Start of Extracted information

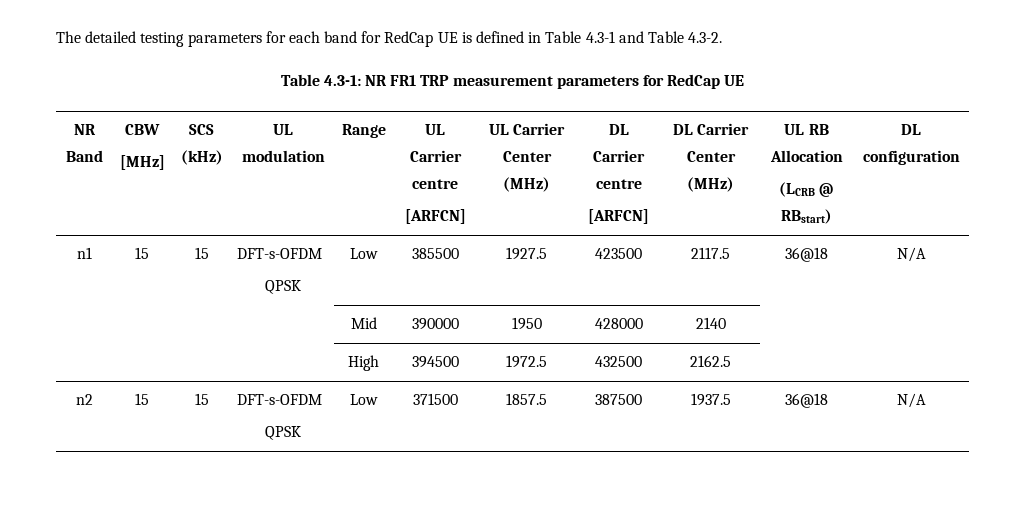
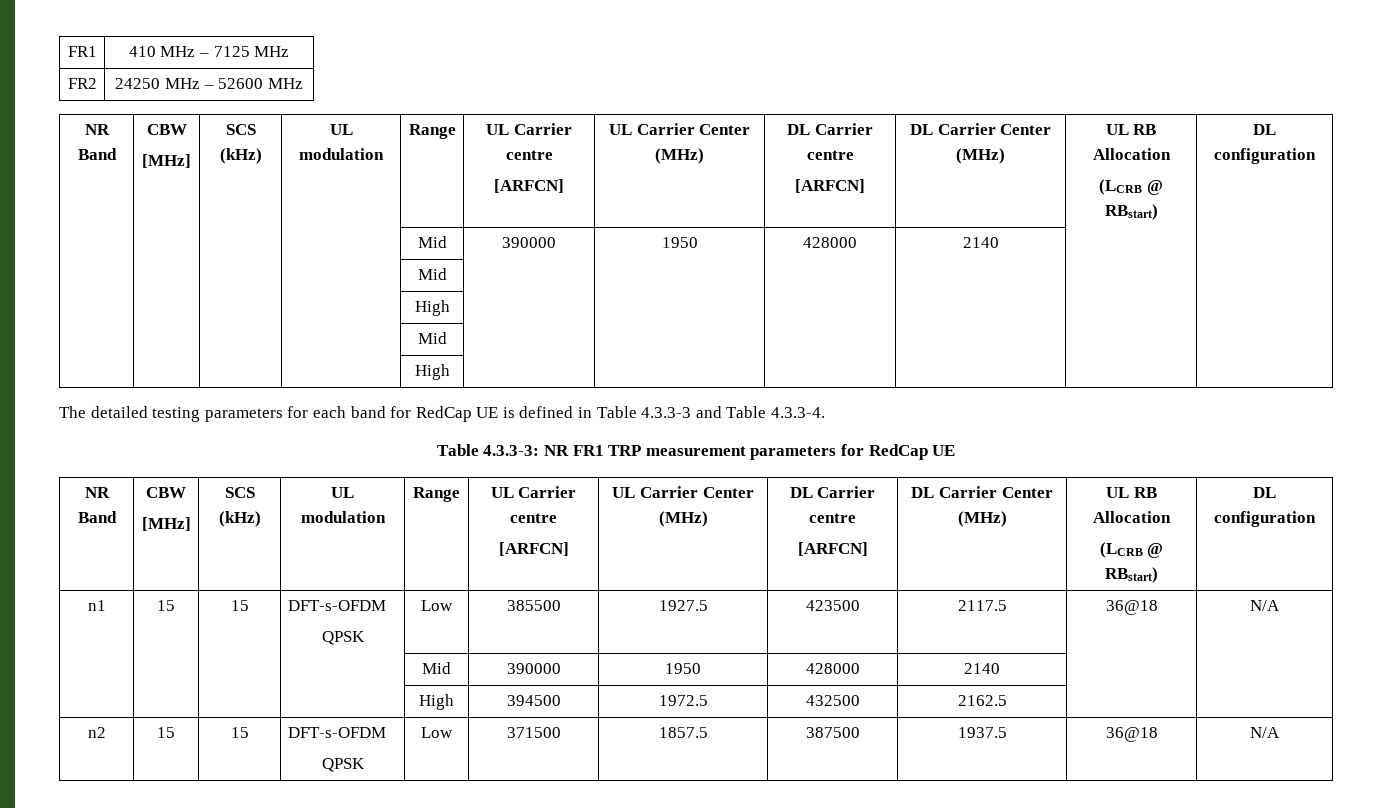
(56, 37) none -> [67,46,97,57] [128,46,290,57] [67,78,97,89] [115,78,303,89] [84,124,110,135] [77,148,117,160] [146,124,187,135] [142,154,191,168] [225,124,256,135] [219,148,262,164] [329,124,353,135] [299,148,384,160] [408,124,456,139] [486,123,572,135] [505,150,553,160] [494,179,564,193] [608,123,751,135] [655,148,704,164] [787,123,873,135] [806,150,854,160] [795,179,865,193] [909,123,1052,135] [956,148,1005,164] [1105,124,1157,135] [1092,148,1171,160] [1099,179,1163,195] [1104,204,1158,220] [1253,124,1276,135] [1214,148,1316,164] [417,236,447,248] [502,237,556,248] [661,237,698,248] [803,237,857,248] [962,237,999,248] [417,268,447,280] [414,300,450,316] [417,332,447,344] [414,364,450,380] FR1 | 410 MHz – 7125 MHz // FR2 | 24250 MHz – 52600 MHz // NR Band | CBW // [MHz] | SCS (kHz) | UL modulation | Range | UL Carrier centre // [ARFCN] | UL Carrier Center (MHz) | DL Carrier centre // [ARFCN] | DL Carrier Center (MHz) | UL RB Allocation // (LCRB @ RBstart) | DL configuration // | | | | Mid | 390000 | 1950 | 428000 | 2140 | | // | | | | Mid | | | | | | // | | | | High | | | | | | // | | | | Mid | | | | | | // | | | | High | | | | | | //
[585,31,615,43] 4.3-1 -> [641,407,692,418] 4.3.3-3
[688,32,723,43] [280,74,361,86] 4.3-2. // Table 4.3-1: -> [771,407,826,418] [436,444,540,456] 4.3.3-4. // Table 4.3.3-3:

End of Extracted information
Start of Extracted information

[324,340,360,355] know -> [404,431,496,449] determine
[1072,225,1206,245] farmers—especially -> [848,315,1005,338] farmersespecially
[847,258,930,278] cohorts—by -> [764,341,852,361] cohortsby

End of Extracted information

How to complete this task> Going back over the entries above, copy word for word every line from the one that has "[1072,225,1206,245] farmers—especially ->" on through the one that has "[847,258,930,278] cohorts—by ->".

Your response>
[1072,225,1206,245] farmers—especially -> [848,315,1005,338] farmersespecially
[847,258,930,278] cohorts—by -> [764,341,852,361] cohortsby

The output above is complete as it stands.